嘆きのピエタ★★★★〜キリストになれなかった男の食育映画〜


 「エンターテイメント性のある芸術映画」と見せかけ「宗教戯画のかたちをとったエンタメ劇」!ベルトリッチっぽい画面が◎。キリスト教要素を自分なりに考察。


1.キリストでありながら処刑人の主人公
 主人公・ガンドは、貧困街の借金取り立て人。貧しいながらもあたたかい人情を通わせる「家族」を破壊するのが彼の仕事だ。無茶な利子をつけ、返済できない借用人を障碍者にする。彼の処刑法は手を痛めつけるもので、もうここからキリスト教的。キリストは手首を貫かれ磔刑された。【ガンド=キリストを殺した愚かな処刑人】なのである。それでもって、ガンドが自らの脚の肉を削ぎ「自分の脇腹を刺せ」と命じるシーンがあるんだけど、この場合【ガンド=イエス・キリストとなる。キリストは手首足首を釘で貫かれた挙句、息を引き取り、死亡確認として処刑人に脇腹を刺された。それでもって生前のキリストは人々に「自分の肉を食せ」と命じている。  参考pdf資料→キリストの肉と血
 彼が祈りを捧げるシーンもあるので、ガンドはキリスト教徒なのだろう。つまり、この作品の主人公は、自身を【愚かな人間たちに殺されたキリスト】&【無実のキリストを殺した愚かな処刑人】その両方に重ねあわせている。

 そんな、どこかで「自分がこうなったのは他人のせいだ」という被害者意識、及び「自分は無垢なる人々を破壊している」罪悪感を持っている男のもとに「私は貴方の母親。貴方がそうなったのは全部わたしのせい」と訴える女性・ミソンが現れたから、さぁ大変。補足すると、主人公が「磔刑」を行う舞台は下請け工業地域。これも「大工の町」に生まれたイエス・キリストと共通している。父親不在だし(イエス・キリストの場合、実の親は「神」なので人間界において不在となる/育ての父は「大工の神」と言われるヨセフ)。

【ネタバレ感想】
2.母なる食育映画
 「家族」を破壊する悪魔のような男は、「死骸」としか言えない肉片と暮らしており、「死骸」にしか見えない食事をとっている。その男の家に母と名乗る女性が乱入する。彼女は「死骸」を除去し、彼に「生きた動物」を与え、自らそれを殺し「あたたかいごはん」を差し出す…。この図式から「お前は温度ある生き物を殺しているんだぞ」という母なる復讐劇であり、同時に「命とはなんぞや」を教える母なる教育となっている。食育映画や・・・!

3.主人公は「キリスト」になれたのか?
 自分で自分の処刑具を運んだ主人公は、正に十字架を背負ったキリストっぽいが、他殺されたイエスと異なりガンホは自害を選択する。しかも地べたに沿う惨めなかたちで…。これ、キリストと言うより逆さ十字で死んでいった裏切り者の弟子・ペテロ的。ガンホはキリストになれなかったのである…。「他人による処刑」をされなかった時点でそれは決定している。
 本物のイエス・キリストは死亡した3日後に復活を遂げる。これを発見…と言うか、墓参りに行ったらもぬけの殻だった、と驚愕したのがマグダラのマリア聖母マリアとは別の若い娘。この人、キリスト教上では「復活の証人」の役割を持つが、これにあたるキャラが『嘆きのピエタ』には不在。実母でなかったミソンは「処女懐胎=父親不在」の聖母マリアでありながら「キリストが神の子であることの証人」であるマグダラのマリアにもなり得る存在であった。ものの、死亡したので該当せず。

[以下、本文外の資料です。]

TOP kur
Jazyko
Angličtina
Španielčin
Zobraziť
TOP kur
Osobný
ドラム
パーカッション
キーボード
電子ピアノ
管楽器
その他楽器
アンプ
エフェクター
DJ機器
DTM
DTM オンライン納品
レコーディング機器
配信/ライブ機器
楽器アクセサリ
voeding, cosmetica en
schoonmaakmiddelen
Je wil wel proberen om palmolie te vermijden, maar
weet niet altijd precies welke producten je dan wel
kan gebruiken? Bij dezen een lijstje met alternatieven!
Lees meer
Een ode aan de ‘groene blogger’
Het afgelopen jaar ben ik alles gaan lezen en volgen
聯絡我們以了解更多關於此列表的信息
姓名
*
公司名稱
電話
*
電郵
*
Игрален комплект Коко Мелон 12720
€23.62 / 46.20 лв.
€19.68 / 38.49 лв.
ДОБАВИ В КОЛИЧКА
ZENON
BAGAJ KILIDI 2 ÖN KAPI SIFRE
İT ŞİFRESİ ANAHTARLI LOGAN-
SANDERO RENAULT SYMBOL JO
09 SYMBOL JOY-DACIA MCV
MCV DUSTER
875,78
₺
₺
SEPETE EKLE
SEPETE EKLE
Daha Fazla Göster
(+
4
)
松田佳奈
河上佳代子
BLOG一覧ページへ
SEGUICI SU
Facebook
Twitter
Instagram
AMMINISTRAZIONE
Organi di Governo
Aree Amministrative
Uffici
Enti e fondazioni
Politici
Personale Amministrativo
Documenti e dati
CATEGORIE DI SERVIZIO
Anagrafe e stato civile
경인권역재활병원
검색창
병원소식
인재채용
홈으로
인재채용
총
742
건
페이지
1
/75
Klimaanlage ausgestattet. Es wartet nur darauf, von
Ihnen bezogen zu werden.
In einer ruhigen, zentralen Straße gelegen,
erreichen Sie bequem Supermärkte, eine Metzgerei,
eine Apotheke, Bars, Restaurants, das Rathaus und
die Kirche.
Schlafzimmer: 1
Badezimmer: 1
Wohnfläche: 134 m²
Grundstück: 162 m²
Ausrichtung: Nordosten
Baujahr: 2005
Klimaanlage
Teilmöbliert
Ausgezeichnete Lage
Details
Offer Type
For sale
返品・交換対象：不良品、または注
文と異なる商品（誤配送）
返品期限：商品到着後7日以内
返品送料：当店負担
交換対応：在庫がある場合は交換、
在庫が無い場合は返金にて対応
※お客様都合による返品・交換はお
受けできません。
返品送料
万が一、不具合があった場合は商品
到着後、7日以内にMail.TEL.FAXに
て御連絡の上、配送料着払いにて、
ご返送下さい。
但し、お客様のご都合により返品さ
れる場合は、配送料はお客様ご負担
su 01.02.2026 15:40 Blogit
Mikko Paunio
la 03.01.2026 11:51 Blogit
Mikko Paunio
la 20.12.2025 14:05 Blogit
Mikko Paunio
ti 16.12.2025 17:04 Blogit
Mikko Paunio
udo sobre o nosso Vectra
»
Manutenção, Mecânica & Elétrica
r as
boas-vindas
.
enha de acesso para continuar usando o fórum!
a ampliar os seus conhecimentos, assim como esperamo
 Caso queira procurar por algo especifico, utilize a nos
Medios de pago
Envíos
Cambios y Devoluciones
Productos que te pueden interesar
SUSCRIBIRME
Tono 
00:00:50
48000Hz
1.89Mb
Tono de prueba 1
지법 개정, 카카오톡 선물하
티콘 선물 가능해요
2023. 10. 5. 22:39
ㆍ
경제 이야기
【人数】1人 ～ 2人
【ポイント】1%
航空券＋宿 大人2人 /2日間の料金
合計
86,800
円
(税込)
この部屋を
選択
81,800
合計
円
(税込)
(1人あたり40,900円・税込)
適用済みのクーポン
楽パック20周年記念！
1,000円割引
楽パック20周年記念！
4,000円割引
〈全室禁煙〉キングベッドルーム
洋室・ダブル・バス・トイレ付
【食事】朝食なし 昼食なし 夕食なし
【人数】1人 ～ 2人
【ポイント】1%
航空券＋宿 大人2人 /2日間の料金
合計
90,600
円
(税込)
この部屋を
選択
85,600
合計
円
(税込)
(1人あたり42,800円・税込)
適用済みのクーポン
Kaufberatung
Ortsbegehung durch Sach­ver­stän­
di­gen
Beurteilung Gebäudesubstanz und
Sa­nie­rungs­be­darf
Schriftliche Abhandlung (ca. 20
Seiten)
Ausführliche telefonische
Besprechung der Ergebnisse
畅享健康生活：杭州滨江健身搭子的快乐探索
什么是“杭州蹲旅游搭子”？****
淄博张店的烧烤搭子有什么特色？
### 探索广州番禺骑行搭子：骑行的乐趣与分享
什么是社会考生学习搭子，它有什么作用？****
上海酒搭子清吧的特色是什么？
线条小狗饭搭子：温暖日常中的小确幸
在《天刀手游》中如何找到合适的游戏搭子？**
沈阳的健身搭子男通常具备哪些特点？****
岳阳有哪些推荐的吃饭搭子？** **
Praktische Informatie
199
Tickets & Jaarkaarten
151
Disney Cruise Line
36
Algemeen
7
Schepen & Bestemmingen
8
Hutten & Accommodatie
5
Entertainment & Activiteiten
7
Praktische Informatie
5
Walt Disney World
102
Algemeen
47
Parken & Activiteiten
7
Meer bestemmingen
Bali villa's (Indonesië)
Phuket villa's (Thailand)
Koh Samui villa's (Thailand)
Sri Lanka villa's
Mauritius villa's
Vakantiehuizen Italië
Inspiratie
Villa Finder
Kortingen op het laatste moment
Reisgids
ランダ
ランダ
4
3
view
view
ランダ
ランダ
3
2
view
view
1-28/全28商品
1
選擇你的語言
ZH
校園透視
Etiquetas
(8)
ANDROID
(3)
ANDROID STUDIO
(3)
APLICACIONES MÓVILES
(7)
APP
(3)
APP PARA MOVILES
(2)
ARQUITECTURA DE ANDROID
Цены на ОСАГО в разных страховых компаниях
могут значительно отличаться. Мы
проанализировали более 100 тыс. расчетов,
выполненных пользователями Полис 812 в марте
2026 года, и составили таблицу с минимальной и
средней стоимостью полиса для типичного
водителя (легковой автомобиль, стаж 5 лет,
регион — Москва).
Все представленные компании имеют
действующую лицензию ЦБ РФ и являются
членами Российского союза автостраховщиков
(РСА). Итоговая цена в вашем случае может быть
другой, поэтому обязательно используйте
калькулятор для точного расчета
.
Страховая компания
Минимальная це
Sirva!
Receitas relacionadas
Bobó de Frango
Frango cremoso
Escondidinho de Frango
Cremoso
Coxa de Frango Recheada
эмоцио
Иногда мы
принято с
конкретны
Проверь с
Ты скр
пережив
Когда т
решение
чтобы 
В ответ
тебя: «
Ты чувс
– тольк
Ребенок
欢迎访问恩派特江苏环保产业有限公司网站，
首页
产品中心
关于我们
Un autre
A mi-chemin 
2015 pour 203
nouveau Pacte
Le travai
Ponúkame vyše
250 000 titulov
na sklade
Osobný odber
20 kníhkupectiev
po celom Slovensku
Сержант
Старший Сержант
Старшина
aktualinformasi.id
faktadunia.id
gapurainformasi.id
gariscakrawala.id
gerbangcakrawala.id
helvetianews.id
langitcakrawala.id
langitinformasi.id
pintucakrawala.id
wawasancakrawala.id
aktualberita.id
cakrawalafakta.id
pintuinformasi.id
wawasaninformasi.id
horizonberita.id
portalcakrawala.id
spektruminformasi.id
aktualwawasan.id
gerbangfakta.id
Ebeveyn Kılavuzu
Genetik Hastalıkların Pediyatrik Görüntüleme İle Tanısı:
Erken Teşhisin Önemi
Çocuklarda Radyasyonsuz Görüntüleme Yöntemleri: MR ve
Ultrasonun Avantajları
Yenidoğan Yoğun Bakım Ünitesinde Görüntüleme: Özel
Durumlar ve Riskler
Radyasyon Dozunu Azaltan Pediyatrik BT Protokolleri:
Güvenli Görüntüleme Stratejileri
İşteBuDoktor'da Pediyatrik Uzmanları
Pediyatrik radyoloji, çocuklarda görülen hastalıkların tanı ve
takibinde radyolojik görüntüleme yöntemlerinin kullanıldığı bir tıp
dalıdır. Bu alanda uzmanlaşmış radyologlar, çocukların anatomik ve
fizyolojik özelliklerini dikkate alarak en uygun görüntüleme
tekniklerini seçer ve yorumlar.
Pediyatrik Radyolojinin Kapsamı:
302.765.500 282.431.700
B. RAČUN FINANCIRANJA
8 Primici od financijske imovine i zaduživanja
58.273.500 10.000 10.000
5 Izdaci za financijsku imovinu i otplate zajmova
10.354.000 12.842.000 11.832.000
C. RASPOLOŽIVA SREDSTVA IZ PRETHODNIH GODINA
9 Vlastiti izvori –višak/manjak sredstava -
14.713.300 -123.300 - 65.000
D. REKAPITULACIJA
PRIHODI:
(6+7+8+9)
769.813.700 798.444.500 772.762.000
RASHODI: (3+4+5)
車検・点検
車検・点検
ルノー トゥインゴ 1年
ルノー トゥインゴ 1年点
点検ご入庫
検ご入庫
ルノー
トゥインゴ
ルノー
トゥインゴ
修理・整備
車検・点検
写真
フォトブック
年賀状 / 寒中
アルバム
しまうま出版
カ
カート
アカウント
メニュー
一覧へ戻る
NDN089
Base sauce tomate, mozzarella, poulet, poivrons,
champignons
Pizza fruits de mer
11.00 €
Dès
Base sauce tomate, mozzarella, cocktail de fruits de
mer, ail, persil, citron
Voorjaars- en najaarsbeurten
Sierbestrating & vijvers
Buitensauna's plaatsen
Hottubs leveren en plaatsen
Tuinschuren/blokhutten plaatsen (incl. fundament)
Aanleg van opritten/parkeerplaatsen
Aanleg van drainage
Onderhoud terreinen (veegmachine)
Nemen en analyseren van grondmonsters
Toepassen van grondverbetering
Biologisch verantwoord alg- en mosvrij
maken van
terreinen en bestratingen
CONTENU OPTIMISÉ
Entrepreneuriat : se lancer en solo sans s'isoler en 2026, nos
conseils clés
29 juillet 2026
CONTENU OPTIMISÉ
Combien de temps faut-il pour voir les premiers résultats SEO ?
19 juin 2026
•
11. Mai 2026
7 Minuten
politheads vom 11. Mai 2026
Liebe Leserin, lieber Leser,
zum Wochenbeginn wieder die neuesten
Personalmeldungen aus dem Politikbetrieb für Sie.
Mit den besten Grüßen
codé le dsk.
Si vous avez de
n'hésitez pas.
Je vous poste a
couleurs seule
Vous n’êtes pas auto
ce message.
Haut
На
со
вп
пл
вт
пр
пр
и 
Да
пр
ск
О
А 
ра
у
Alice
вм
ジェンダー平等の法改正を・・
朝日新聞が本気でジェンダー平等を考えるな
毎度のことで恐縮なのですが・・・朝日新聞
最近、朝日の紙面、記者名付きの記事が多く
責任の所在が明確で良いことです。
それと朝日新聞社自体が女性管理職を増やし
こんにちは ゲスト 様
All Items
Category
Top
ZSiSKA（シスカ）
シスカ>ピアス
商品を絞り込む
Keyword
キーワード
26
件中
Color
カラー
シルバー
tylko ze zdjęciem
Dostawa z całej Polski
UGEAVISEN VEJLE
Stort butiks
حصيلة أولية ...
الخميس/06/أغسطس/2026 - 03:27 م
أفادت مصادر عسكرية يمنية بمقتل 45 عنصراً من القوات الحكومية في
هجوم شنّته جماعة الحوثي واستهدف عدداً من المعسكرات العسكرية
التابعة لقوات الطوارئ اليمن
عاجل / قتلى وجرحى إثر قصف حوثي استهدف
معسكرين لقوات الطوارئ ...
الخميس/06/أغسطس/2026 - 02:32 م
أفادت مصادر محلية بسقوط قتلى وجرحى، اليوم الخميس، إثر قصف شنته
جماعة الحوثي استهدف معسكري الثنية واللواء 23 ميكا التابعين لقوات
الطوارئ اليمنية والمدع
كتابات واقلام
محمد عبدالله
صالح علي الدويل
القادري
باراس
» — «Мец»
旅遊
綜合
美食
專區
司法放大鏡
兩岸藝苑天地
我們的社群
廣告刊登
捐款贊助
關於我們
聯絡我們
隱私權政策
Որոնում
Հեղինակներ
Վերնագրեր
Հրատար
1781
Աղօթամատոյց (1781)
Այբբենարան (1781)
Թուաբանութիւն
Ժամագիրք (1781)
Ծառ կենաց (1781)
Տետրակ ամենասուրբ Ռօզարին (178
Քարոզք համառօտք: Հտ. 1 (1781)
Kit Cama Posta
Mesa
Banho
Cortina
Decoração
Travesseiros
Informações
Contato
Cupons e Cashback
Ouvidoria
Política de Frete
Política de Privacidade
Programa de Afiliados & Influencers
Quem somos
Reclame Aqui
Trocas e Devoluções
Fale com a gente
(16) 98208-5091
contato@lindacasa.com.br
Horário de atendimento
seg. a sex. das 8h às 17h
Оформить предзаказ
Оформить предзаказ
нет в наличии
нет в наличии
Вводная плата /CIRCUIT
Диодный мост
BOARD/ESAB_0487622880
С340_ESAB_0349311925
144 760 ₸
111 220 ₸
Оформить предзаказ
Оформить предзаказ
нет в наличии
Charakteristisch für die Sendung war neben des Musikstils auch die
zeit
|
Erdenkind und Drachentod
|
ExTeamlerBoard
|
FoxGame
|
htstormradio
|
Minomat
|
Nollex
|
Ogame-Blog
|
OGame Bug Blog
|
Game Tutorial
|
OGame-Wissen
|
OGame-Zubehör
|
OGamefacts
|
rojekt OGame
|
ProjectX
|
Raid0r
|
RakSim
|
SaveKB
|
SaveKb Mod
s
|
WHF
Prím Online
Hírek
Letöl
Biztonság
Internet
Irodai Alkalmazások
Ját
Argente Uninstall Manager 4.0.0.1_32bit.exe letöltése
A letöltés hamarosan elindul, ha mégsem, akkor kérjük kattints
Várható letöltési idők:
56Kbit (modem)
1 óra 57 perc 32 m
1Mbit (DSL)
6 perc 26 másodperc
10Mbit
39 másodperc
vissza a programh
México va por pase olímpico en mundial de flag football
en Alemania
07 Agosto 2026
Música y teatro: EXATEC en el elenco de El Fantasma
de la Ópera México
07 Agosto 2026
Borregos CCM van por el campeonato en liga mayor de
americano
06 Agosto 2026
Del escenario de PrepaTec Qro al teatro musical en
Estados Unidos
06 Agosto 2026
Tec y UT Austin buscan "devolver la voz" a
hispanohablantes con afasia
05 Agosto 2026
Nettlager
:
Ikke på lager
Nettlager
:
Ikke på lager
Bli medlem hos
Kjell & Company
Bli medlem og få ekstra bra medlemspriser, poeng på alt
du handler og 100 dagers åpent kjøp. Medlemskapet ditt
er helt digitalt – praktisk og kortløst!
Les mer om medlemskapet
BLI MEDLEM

 しかしこれ、初めのシナリオを変更して後半を書きなおしたらしい。だからか結構2時間サスペンスっぽい筋書き。終盤、ミソンは独り言で説明しすぎだし、伏線はあったにしてもいきなりおばぁさんが出現して笑う。「自分をキリストと思ってたけど勘違いだった」話と考えるとギャグっぽい…。だけれど詩的すぎるラストで持ってかれる力技!